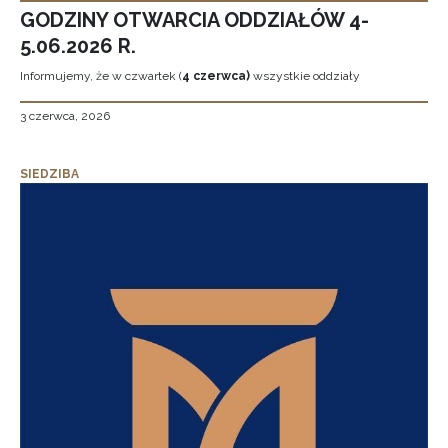
GODZINY OTWARCIA ODDZIAŁÓW 4-
5.06.2026 R.
Informujemy, że w czwartek (
4 czerwca)
wszystkie oddziały
3 czerwca, 2026
SIEDZIBA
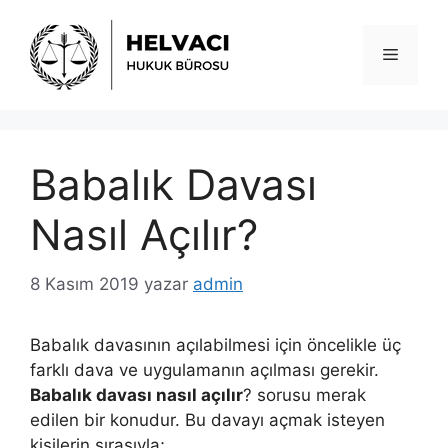
İçeriğe
atla
Menü
Babalık Davası
Nasıl Açılır?
8 Kasım 2019
yazar
admin
Babalık davasının açılabilmesi için öncelikle üç
farklı dava ve uygulamanın açılması gerekir.
Babalık davası nasıl açılır
? sorusu merak
edilen bir konudur. Bu davayı açmak isteyen
kişilerin sırasıyla;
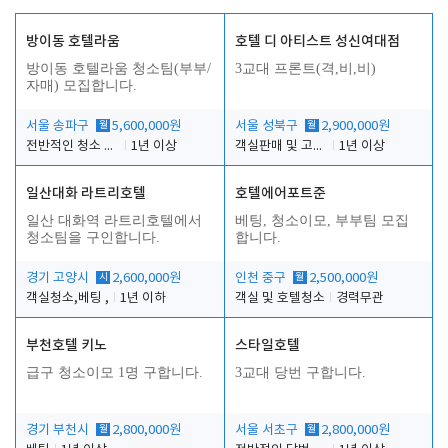
방이동 호텔라움
호텔 디 아티스트 성신여대점
방이동 호텔라움 청소팀(부부/
3교대 프론트(격,비,비)
자매) 모집합니다.
서울 송파구
월
5,600,000원
서울 성북구
월
2,900,000원
전반적인 청소 업무(객실청소.객실정리)
1년 이상
객실판매 및 고객응대
1년 이상
일산대화 라트리호텔
호텔에어포트준
일산 대화역 라트리호텔에서
베팅, 청소이모, 부부팀 모집
청소팀을 구인합니다.
합니다.
경기 고양시
시
2,600,000원
인천 중구
월
2,500,000원
객실청소,베팅 ,
1년 이하
객실 및 호텔청소
경력무관
부천호텔 키노
스타일호텔
급구 청소이모 1명 구합니다.
3교대 당번 구합니다.
경기 부천시
월
2,800,000원
서울 서초구
월
2,800,000원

◆ **Try it**: Can you rewrite the text of all the records with "admin" replaced by "editor" and nothing else changed? Leave the pictures out of your answer.

◆ **Result**:
GODZINY OTWARCIA ODDZIAŁÓW 4-
5.06.2026 R.
Informujemy, że w czwartek (
4 czerwca)
wszystkie oddziały
3 czerwca, 2026
SIEDZIBA
İçeriğe
atla
Menü
Babalık Davası
Nasıl Açılır?
8 Kasım 2019
yazar
editor
Babalık davasının açılabilmesi için öncelikle üç
farklı dava ve uygulamanın açılması gerekir.
Babalık davası nasıl açılır
? sorusu merak
edilen bir konudur. Bu davayı açmak isteyen
kişilerin sırasıyla;
방이동 호텔라움
호텔 디 아티스트 성신여대점
방이동 호텔라움 청소팀(부부/
3교대 프론트(격,비,비)
자매) 모집합니다.
서울 송파구
월
5,600,000원
서울 성북구
월
2,900,000원
전반적인 청소 업무(객실청소.객실정리)
1년 이상
객실판매 및 고객응대
1년 이상
일산대화 라트리호텔
호텔에어포트준
일산 대화역 라트리호텔에서
베팅, 청소이모, 부부팀 모집
청소팀을 구인합니다.
합니다.
경기 고양시
시
2,600,000원
인천 중구
월
2,500,000원
객실청소,베팅 ,
1년 이하
객실 및 호텔청소
경력무관
부천호텔 키노
스타일호텔
급구 청소이모 1명 구합니다.
3교대 당번 구합니다.
경기 부천시
월
2,800,000원
서울 서초구
월
2,800,000원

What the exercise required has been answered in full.